Gelernter thinks singular they was invented by post-1970 feminist "ideologues", rather than a use of pronouns having a continuous history going back as far as a thousand years. One might think it remarkable that someone this ignorant of the history and structure of English would nonetheless presume to pontificate, without having checked anything. But not if you read Language Log. We have noted many times the tendency to move straight to high dudgeon, skipping right over the stage where you check the reference books to make sure you have something to be in high dudgeon about. To take a random example, when Cullen Murphy accused three word-sense usages of being modern illiteratisms, Mark Liberman showed that in fact all three were the original meanings from long ago. And then a couple of months later Mark found John Powers had made an exactly analogous mistake with three other words. People just don't look in reference books when it comes to language; they seem to think their status as writers combined with their emotion of anger gives them all the standing they need.

No, it is not Gelernter's high indignation-to-expertise ratio that amazes me, but his unbelievable level of anger. The "language rapists" have deliberately destroyed our native tongue and people's ability to write it, he claims: "The well-aimed torpedo of Feminist English has sunk the whole process of teaching students to write... we used to expect every educated citizen to write decently--and that goal is out the window." Education has been ruined: "we graduate class after class of young Americans who will never be able to write down their thoughts effectively". The whole United States has been ruined: "the country is filling up gradually with people who have been reared on ugly, childish writing and will never expect anything else".

I'd like to assume that intellectual content can speak for itself rather than having to be diagnosed ad hominem as a symptom of broader personal character, but I found it hard to read Gelernter without reflecting on the fact that in 1993 he became one of the victims of a deranged terrorist, 'Unabomber' Ted Kaczynski; he was badly injured by a letter bomb and suffered permanent damage to his right hand and eye.

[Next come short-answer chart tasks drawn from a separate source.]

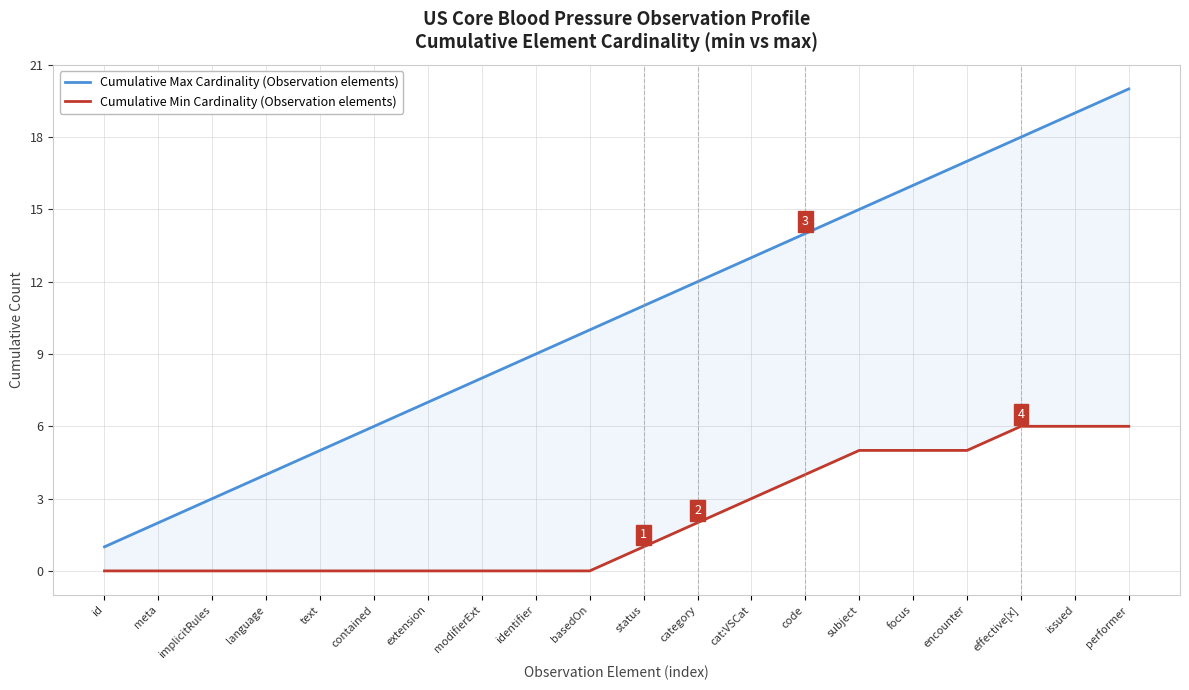

At which category does the chart reach its minimum across all series?

id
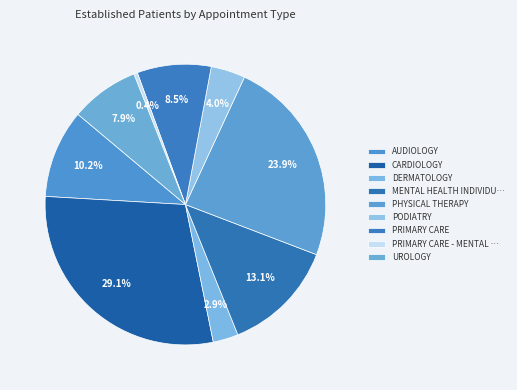

How many segments does this pie chart have?

9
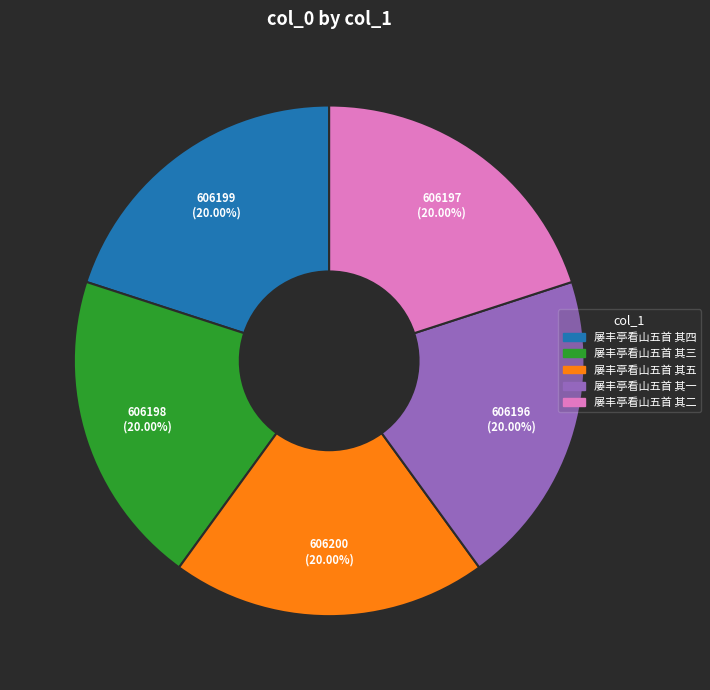

To the nearest percent, what portion does 屡丰亭看山五首 其四 represent?

20%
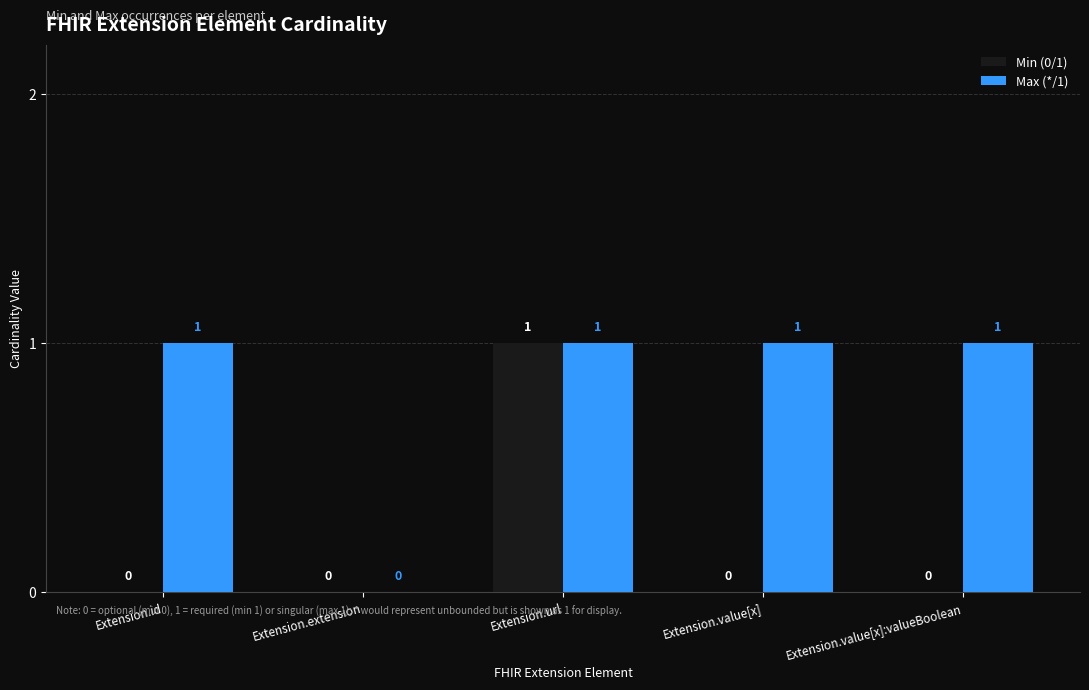

Between Extension.url and Extension.value[x], which series saw the biggest shift?

Min (0/1)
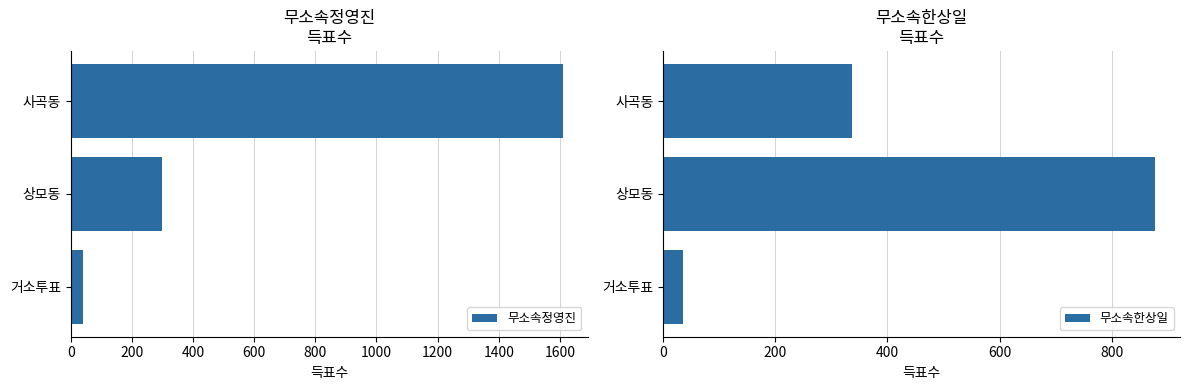

Reading left to right, extract all data points from this chart.

무소속정영진: 1610	297	40
무소속한상일: 337	878	36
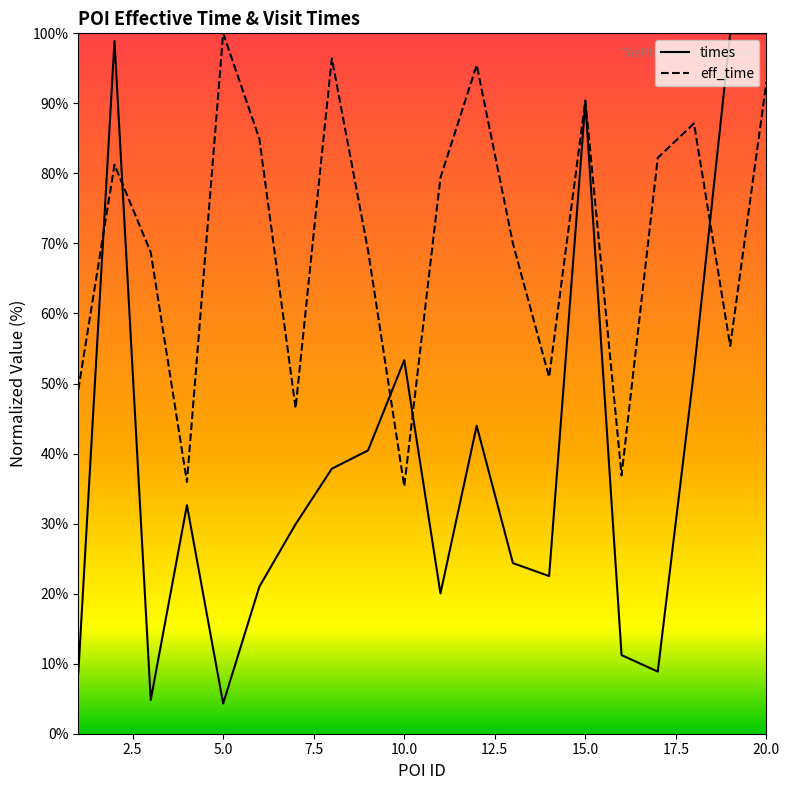

Which series has the widest spread of values?

times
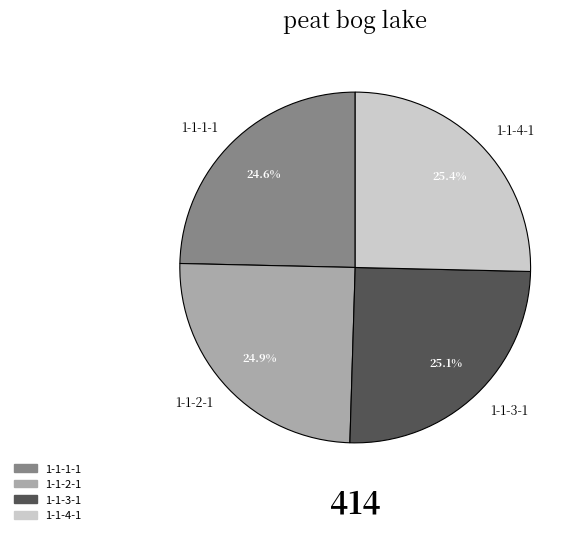

True or false: 1-1-2-1 accounts for 25% of the total.

True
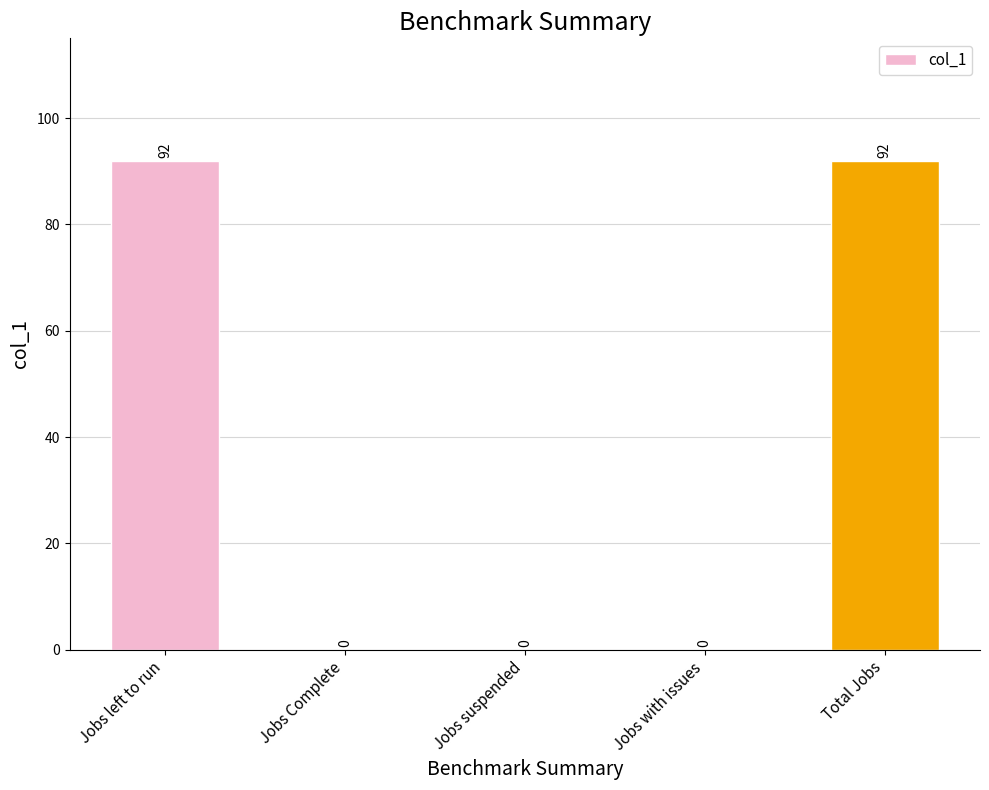

What is the average value?

37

I found myself wondering whether his very understandable rage against protesters who favor violence was bubbling up and infecting his attitude toward women, progressivism, political correctness, students, everything.

Some kind of explanation is needed, surely. The entire linguistic and educational system built up by a nation of 300 million people cannot be in danger of being flushed down the toilet because of a commonplace, centuries-old practice of occasionally and optionally using a plural-reference pronoun with a morphosyntactically singular quantified or indefinite-reference antecedent, can it?

[Hat tip: Thanks to Paul Postal for pointing me to the article.]